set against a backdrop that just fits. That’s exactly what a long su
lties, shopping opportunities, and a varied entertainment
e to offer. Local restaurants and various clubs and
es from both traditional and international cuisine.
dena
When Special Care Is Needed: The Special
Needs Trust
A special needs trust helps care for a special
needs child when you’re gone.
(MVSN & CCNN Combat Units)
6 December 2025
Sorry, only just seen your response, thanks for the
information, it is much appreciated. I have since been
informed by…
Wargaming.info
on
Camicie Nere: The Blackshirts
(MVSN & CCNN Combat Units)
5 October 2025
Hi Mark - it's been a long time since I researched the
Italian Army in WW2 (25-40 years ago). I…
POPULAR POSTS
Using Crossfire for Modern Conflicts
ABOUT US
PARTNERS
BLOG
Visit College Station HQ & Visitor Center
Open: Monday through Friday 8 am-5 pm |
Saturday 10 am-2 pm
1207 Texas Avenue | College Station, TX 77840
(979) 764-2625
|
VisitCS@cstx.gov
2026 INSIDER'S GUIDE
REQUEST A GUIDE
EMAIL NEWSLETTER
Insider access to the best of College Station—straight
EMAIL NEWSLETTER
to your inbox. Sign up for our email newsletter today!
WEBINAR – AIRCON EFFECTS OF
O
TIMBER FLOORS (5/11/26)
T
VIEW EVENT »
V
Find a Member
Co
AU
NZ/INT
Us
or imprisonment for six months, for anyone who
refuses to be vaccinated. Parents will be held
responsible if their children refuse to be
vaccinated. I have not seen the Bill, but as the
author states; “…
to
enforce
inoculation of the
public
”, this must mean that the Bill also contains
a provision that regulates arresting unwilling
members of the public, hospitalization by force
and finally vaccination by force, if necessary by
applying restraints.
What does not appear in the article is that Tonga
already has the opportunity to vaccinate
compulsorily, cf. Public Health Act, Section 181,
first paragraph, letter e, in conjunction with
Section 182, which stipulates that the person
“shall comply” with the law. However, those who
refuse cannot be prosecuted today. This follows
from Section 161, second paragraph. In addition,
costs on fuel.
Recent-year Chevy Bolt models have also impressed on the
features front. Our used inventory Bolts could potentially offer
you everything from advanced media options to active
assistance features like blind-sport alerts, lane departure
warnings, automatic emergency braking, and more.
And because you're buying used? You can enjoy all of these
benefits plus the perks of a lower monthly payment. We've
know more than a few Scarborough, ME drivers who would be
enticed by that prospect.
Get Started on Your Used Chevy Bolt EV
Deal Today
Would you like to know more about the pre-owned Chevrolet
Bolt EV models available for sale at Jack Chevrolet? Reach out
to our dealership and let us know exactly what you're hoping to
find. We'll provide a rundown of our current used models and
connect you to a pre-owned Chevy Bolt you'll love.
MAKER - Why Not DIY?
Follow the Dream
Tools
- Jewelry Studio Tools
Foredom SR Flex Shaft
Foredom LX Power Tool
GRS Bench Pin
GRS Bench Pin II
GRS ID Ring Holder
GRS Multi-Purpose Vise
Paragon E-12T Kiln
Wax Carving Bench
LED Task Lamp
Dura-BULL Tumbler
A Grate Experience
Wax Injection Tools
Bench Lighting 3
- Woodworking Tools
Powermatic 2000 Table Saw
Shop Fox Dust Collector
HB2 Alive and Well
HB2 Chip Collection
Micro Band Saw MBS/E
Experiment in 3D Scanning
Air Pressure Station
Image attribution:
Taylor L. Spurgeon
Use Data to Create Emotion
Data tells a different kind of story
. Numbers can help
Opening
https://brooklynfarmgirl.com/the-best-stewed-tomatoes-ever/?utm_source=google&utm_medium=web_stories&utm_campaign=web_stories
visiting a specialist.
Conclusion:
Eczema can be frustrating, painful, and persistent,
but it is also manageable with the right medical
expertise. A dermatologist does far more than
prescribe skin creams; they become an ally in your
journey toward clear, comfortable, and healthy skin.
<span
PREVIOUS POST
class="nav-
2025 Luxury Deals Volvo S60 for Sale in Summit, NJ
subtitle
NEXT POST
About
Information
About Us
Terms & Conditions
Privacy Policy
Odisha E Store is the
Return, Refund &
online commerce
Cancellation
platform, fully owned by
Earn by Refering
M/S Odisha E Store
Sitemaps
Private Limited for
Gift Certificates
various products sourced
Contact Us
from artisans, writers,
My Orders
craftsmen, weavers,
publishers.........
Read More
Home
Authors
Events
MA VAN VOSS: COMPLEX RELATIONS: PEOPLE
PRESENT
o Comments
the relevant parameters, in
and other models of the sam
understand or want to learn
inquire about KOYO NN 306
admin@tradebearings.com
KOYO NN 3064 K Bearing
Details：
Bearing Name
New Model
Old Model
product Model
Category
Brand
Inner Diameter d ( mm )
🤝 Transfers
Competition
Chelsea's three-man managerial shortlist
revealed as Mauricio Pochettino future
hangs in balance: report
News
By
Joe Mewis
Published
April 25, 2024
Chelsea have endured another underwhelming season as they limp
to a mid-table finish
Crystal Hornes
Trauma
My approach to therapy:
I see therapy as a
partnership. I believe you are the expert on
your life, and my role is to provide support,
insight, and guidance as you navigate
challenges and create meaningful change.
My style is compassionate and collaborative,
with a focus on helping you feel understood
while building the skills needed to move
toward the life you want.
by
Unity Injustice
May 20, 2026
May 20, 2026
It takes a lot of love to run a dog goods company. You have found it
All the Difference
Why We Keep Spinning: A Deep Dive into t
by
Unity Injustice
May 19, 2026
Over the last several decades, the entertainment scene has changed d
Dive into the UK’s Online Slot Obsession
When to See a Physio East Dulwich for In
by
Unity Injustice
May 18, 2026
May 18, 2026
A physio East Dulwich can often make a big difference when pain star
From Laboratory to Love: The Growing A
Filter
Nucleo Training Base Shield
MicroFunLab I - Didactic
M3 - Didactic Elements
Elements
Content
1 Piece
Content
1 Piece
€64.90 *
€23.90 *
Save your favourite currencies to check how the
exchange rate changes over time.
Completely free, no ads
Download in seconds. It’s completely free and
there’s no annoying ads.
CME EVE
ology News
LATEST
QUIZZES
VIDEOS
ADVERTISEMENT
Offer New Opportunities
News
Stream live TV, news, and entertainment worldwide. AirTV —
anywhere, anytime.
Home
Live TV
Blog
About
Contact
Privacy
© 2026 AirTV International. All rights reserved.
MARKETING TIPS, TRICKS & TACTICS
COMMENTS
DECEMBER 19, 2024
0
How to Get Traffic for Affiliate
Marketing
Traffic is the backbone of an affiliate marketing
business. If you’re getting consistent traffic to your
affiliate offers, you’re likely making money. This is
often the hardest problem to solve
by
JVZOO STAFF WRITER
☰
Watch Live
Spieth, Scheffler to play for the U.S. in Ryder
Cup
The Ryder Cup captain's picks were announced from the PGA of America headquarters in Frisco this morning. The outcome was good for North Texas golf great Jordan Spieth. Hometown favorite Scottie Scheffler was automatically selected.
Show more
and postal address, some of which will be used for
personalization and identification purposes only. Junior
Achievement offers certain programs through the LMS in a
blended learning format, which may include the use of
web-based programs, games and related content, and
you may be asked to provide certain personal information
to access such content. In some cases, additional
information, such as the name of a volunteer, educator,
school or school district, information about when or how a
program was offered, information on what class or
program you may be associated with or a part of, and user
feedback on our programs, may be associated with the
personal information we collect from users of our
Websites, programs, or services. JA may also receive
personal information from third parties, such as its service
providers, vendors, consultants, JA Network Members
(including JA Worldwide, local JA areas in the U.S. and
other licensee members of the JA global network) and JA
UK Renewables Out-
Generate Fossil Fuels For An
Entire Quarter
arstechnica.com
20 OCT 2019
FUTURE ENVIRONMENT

◇ ◇ ◇ ◇ ◇

## WHAT YOU NEED TO DO
Copy the records line for line, from the first line through the line that contains "already has the opportunity to vaccinate", and include that last line.

## REPLY TO THE TASK
set against a backdrop that just fits. That’s exactly what a long su
lties, shopping opportunities, and a varied entertainment
e to offer. Local restaurants and various clubs and
es from both traditional and international cuisine.
dena
When Special Care Is Needed: The Special
Needs Trust
A special needs trust helps care for a special
needs child when you’re gone.
(MVSN & CCNN Combat Units)
6 December 2025
Sorry, only just seen your response, thanks for the
information, it is much appreciated. I have since been
informed by…
Wargaming.info
on
Camicie Nere: The Blackshirts
(MVSN & CCNN Combat Units)
5 October 2025
Hi Mark - it's been a long time since I researched the
Italian Army in WW2 (25-40 years ago). I…
POPULAR POSTS
Using Crossfire for Modern Conflicts
ABOUT US
PARTNERS
BLOG
Visit College Station HQ & Visitor Center
Open: Monday through Friday 8 am-5 pm |
Saturday 10 am-2 pm
1207 Texas Avenue | College Station, TX 77840
(979) 764-2625
|
VisitCS@cstx.gov
2026 INSIDER'S GUIDE
REQUEST A GUIDE
EMAIL NEWSLETTER
Insider access to the best of College Station—straight
EMAIL NEWSLETTER
to your inbox. Sign up for our email newsletter today!
WEBINAR – AIRCON EFFECTS OF
O
TIMBER FLOORS (5/11/26)
T
VIEW EVENT »
V
Find a Member
Co
AU
NZ/INT
Us
or imprisonment for six months, for anyone who
refuses to be vaccinated. Parents will be held
responsible if their children refuse to be
vaccinated. I have not seen the Bill, but as the
author states; “…
to
enforce
inoculation of the
public
”, this must mean that the Bill also contains
a provision that regulates arresting unwilling
members of the public, hospitalization by force
and finally vaccination by force, if necessary by
applying restraints.
What does not appear in the article is that Tonga
already has the opportunity to vaccinate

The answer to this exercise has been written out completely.